- [WHAT NEEDS TO BE DONE]: In the records below, replace "collector number" with "collector no." and leave every other word unchanged. Omit the pictures from your answer.

- [PROVIDED DATA]:
----------------------------------------

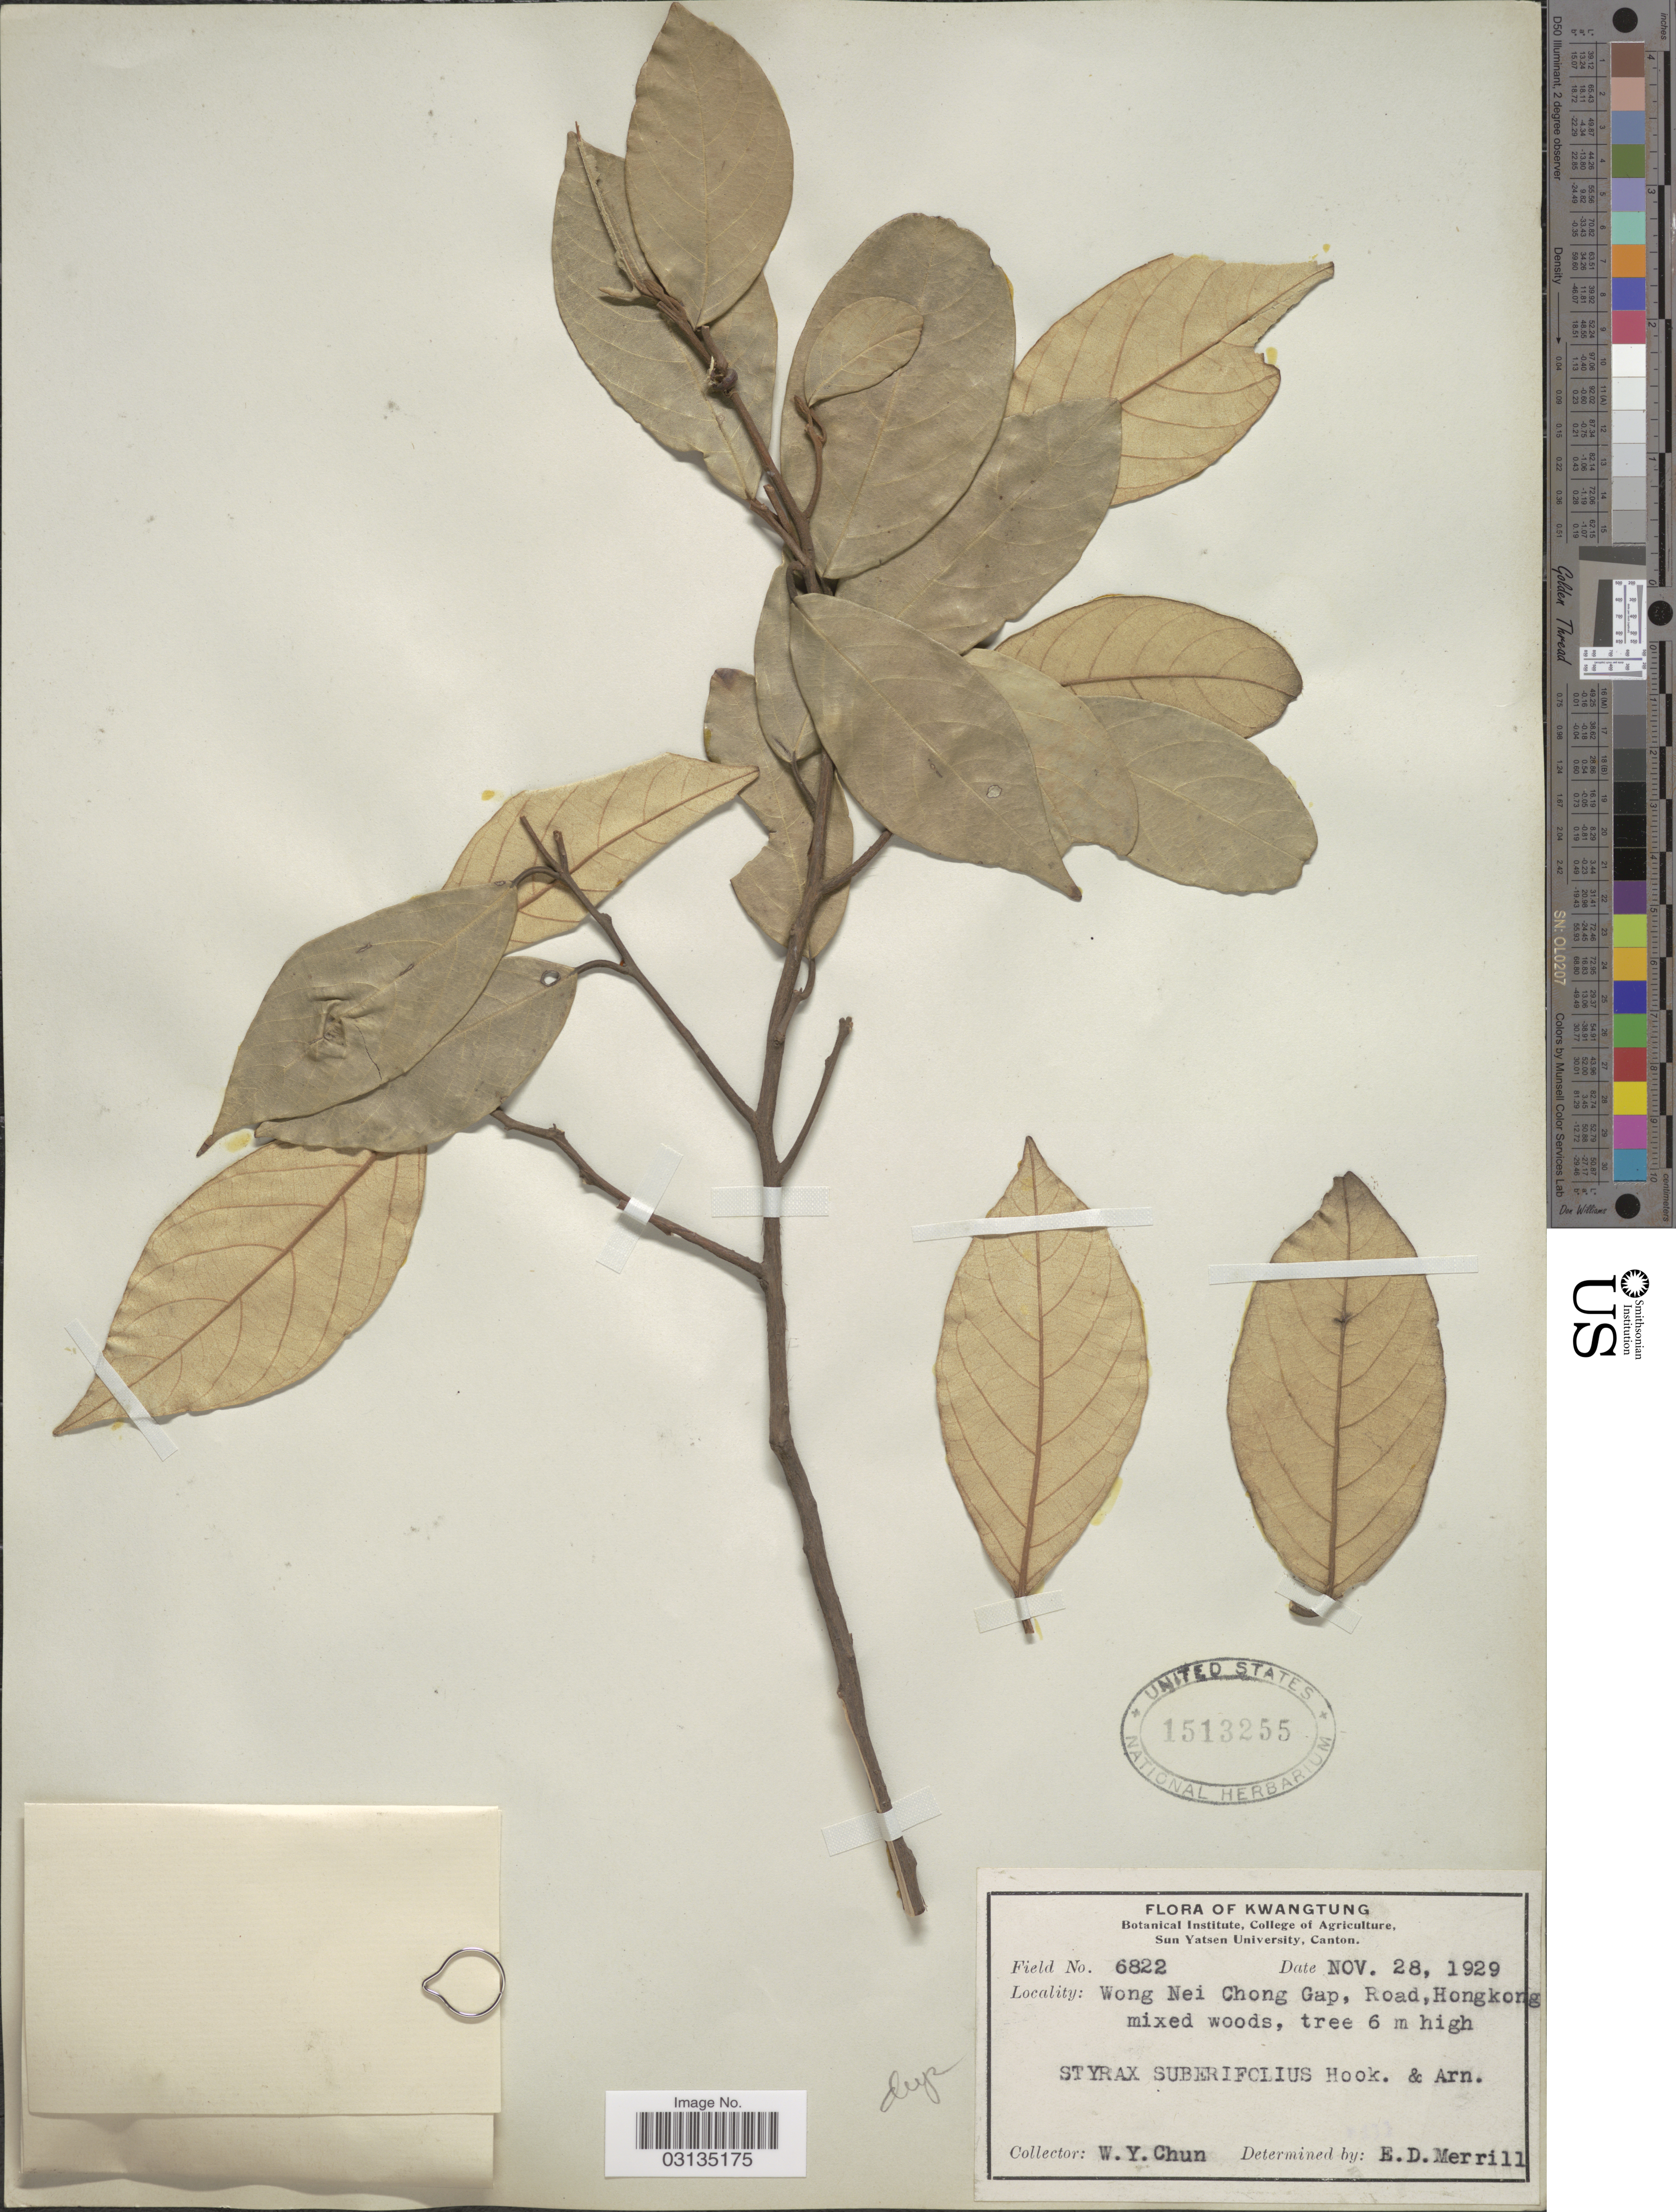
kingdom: Plantae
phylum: Tracheophyta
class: Magnoliopsida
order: Ericales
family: Styracaceae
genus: Styrax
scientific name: Styrax suberifolius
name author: Hook. & Arn.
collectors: W. Y. Chun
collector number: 6822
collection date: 1929-11-28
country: China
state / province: Hong Kong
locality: Wong Nei Chong Gap, Road, HongKong mixed woods.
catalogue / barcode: US 1513255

----------------------------------------

- [PROBLEM SOLUTION]:
kingdom: Plantae
phylum: Tracheophyta
class: Magnoliopsida
order: Ericales
family: Styracaceae
genus: Styrax
scientific name: Styrax suberifolius
name author: Hook. & Arn.
collectors: W. Y. Chun
collector no.: 6822
collection date: 1929-11-28
country: China
state / province: Hong Kong
locality: Wong Nei Chong Gap, Road, HongKong mixed woods.
catalogue / barcode: US 1513255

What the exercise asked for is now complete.